Somente cerca de 25% dos alunos com idades entre 19 e 24 anos ingressam na universidade, segundo dados do Ministério da Educação. As instituições privadas concentram a maioria das matrículas, quase 80%.

O especialista em Pesquisa e Dados na Fundação Itaú Alan Valadares afirma que o ensino superior precisa “urgentemente” deixar de ser visto como única “grande oportunidade de formação profissional.”

Modalidade de ensino que mais cresceu na educação básica no último ano, chegando a 2,4 milhões de estudantes (alta de 12% de 2022 para 2023), a Educação Profissional e Tecnológica pode ser oferecida integrada ao ensino médio, mas também abrange cursos de qualificação profissional e de ensino superior, de graduação e pós, nos chamados tecnólogos.

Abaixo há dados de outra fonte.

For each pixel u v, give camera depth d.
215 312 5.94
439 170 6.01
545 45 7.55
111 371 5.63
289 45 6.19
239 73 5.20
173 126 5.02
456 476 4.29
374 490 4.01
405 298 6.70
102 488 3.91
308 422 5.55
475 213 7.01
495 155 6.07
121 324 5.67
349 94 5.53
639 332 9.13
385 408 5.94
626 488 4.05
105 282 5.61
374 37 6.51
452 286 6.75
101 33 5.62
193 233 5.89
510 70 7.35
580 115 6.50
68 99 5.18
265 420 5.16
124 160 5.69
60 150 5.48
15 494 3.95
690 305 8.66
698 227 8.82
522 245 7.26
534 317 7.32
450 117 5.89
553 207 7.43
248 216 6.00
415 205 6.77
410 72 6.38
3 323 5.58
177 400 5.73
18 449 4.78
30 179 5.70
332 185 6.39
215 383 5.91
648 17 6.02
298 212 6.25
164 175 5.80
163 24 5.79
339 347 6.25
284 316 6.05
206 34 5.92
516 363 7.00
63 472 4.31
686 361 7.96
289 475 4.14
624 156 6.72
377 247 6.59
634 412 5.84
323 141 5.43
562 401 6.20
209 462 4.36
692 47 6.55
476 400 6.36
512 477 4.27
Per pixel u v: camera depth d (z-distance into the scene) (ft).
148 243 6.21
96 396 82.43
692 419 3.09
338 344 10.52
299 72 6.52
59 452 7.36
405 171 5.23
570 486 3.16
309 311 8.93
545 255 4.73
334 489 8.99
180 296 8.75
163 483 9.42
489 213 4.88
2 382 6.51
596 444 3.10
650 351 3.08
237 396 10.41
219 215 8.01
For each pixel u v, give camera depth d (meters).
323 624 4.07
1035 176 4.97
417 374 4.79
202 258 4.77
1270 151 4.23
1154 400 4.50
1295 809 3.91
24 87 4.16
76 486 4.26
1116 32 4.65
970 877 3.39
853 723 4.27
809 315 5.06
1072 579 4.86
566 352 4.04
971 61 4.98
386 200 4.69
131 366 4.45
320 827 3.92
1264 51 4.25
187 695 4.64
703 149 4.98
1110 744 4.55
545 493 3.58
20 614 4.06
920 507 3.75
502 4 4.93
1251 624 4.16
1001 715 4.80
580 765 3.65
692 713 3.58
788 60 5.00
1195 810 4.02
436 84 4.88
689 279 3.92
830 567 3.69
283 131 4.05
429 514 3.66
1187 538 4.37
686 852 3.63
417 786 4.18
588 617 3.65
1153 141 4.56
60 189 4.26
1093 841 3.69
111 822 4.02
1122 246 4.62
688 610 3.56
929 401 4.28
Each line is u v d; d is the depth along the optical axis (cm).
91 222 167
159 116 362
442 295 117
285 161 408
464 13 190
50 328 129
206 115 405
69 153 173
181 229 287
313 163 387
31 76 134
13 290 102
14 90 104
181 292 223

A Fundação Itaú apoia a estruturação e expansão da Educação Profissional e Tecnológica em 16 redes estaduais brasileiras. “Nosso trabalho é focado na educação profissional no nível médio porque para nós é a etapa mais importante a ser investida hoje. É onde a gente enxerga uma saída importante para o país”, afirma Valadares, que participou do Reconstrução da Educação, evento promovido pelo Estadão e que discutiu caminhos para melhorar o ensino no Brasil (veja como foi).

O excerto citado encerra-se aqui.